■ Assignment
In the following material, identify every line holding the string "Podcast" and return it.

■ Data under study

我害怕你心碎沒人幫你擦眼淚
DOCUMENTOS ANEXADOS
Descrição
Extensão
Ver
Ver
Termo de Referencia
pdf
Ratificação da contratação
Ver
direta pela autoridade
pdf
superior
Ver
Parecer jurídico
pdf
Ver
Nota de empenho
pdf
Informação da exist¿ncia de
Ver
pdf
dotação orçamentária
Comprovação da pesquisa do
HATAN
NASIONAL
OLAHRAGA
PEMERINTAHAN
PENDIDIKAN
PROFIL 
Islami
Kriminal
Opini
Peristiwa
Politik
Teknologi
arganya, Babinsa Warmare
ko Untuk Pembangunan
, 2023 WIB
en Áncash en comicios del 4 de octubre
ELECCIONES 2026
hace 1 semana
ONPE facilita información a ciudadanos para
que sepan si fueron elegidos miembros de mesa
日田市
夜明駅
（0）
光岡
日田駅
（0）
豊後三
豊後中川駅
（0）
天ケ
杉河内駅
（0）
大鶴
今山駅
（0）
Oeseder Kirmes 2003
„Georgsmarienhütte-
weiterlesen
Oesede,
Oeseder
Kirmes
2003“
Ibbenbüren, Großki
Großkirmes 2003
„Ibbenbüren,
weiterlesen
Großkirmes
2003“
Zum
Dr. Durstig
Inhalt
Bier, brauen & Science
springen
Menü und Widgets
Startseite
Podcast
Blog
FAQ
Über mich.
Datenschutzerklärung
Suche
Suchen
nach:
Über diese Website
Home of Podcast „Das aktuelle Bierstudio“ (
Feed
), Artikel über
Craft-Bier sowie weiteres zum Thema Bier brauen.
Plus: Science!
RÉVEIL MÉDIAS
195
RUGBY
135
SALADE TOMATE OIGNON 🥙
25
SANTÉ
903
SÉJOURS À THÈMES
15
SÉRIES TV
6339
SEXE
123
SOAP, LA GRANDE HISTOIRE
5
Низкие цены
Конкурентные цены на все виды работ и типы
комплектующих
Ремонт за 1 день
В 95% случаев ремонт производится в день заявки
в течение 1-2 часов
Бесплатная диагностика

* * *

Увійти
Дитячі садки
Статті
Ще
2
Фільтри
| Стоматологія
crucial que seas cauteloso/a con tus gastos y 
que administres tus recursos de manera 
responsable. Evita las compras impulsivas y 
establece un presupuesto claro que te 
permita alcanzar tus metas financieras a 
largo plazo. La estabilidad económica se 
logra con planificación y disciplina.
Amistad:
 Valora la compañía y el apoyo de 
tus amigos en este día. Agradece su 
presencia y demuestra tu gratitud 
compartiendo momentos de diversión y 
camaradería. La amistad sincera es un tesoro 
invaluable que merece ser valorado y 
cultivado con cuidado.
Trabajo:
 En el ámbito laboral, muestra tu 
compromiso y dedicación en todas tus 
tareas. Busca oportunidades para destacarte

---

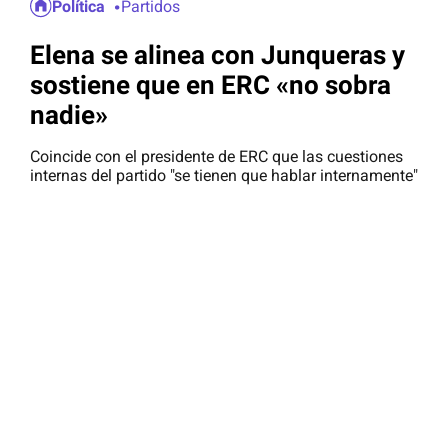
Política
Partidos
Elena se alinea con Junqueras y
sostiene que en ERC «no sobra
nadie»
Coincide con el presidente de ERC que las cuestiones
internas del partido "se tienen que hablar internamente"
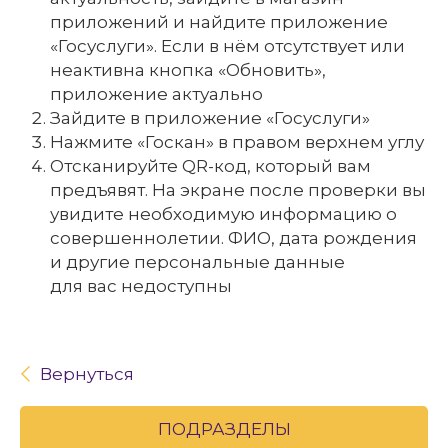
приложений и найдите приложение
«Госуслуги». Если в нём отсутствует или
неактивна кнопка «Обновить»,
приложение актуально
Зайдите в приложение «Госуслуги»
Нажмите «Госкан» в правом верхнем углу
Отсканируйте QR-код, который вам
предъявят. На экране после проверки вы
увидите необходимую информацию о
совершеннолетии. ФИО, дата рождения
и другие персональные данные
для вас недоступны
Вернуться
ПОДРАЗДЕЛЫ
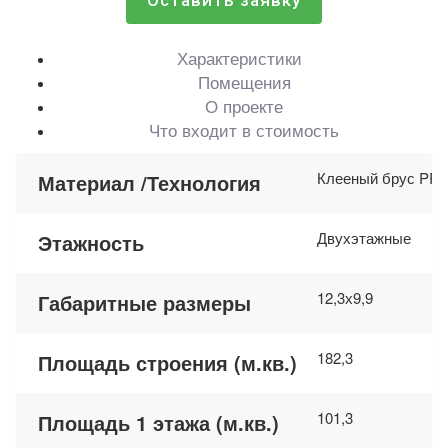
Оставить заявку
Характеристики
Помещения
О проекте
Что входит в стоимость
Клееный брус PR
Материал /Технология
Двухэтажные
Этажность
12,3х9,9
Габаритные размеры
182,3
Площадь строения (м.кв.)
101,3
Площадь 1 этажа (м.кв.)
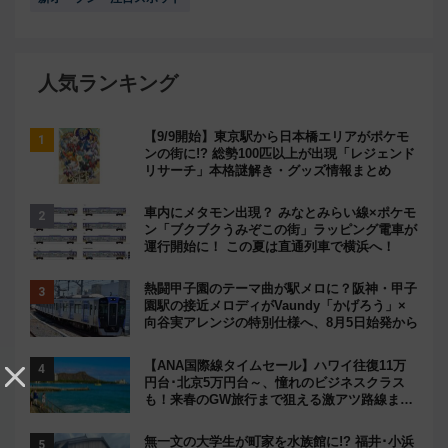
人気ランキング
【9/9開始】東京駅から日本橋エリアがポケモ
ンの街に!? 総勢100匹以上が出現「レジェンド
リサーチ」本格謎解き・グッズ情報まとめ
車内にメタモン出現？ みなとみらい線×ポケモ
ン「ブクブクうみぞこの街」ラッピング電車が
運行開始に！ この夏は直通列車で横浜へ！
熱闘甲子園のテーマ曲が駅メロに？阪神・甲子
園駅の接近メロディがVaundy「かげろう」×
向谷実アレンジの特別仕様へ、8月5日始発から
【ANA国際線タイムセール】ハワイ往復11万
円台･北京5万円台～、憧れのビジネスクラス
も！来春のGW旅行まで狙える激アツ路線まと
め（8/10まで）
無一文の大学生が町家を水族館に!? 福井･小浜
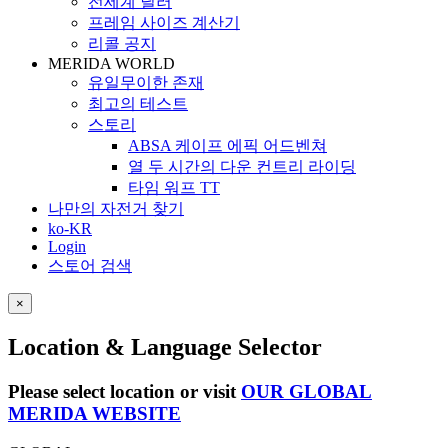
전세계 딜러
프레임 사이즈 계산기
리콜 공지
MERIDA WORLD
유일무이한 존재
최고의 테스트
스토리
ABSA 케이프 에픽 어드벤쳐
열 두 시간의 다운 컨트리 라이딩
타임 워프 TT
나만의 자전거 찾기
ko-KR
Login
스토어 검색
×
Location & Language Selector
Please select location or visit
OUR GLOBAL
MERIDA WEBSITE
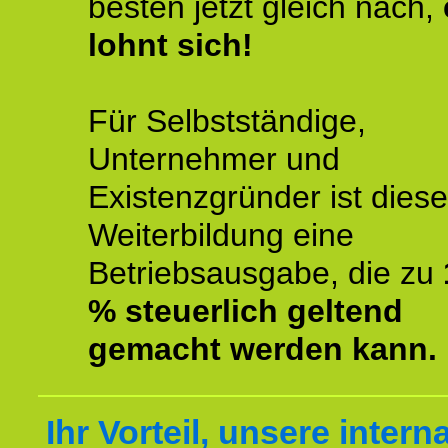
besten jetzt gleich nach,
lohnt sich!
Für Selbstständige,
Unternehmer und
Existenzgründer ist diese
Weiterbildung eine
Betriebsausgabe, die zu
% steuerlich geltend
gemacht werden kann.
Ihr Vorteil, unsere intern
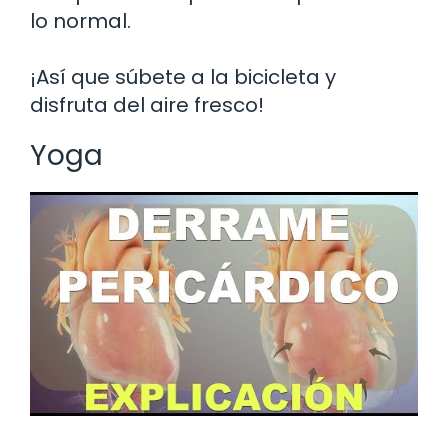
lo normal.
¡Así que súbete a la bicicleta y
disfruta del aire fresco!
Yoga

■ Worked solution
Podcast
Home of Podcast „Das aktuelle Bierstudio“ (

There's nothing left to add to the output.